Yang Diperlukan - Lanjutkan teks bacaan tentang Agis Sukoco, penderita talasemia dari Banyumas, mulai dari kalimat sesudah kalimat terakhirnya.

Teks Bacaan -

BANYUMAS - Agis Sukoco, anak pasangan Sudirto (38) dan Suliyah (35), warga Desa Kawung Carang, Kecamatan Sumbang, Banyumas, Jawa Tengah, kini terbaring lemah di kasurnya.
Agis menderita talasemia sejak berumur 6 bulan. Kini kondisinya diperparah dengan gizi buruk. Bahkan kedua kaki dan tangan Agis kini mengecil. Berat badannya pun hanya 10 kilogram saja. Padahal untuk anak seusianya, seharusnya Agis mempunyai berat badan mencapai 21 kilogram.
Selama menderita talasemia Agis selalu mendapatkan darah segar secara gratis. Namun kini dia kehilangan kesempatan untuk memperoleh darah untuk transfusi. Sejak dihapuskannya Askeskin, Agis terpaksa hanya memperoleh transfusi darah satu kantong saja dalam satu bulan.
Padahal mestinya dia memperoleh dua kantong darah setiap bulannya. Orangtua Agis kini tidak bisa membeli darah karena harga per kantongnya terlalu mahal bagi ukuran seorang pemulung, yaitu Rp140.000 per kantongnya.
"Saya tidak tahu lagi harus berbuat apa sejak Askeskin dihapus," ujar Suliyah mengeluh, saat ditemui di rumahnya, Selasa (18/3/2008) mengeluh.

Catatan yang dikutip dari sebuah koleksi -
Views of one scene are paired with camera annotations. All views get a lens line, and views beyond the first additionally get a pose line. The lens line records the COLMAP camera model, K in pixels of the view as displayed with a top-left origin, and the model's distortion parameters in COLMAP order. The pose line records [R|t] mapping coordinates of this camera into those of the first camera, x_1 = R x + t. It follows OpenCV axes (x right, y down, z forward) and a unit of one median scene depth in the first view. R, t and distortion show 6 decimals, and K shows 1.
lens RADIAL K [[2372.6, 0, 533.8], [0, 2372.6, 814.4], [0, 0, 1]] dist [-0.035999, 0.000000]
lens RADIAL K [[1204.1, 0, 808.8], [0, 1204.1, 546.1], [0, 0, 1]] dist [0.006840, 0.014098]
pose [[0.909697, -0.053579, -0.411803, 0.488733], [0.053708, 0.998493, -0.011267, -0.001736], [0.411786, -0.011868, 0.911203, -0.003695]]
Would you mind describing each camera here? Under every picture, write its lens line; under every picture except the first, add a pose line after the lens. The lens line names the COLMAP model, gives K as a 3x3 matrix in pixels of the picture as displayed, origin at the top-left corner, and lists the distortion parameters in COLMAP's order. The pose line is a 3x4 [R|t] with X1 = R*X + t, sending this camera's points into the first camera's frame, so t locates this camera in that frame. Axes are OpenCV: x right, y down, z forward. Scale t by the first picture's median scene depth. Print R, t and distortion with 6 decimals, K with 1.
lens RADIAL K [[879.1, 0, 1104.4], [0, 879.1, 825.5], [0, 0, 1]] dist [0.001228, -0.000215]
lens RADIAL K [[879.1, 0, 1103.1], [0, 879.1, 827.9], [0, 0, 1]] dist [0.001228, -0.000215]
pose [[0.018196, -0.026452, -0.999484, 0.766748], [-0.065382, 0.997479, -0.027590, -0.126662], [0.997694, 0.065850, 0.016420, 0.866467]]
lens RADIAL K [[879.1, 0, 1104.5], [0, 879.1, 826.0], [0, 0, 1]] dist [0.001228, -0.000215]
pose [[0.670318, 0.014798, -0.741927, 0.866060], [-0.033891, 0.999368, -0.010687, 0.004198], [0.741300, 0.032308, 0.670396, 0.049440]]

Keluaran Latihan -
Keceriaan Agis kini hilang sudah. Harapan untuk bisa selalu mendapatkan transfusi darah juga nyaris hilang. Kedua orangtua Agis mengaku sedih dengan tidak adanya Askeskin lagi. Padahal, teman-teman seusia Agis terlihat ceria bermain.
Agis sendiri adalah sebagian kecil dari para penderita talasemia dan gizi buruk di Banyumas yang terkena dampak penghapusan Askeskin. Sementara, di Banyumas sendiri saat ini ada sekira 70 anak penderita talasemia yang mengalami nasib serupa.
Kedua orangtua Agis hanya bisa pasrah dengan keadaan yang menimpa dirinya. Dia berharap, pemerintah kembali mengucurkan dana Askeskin. Pasalnya, jika tidak, maka dia tak tahu lagi kondisi yang akan menimpa anaknya ini.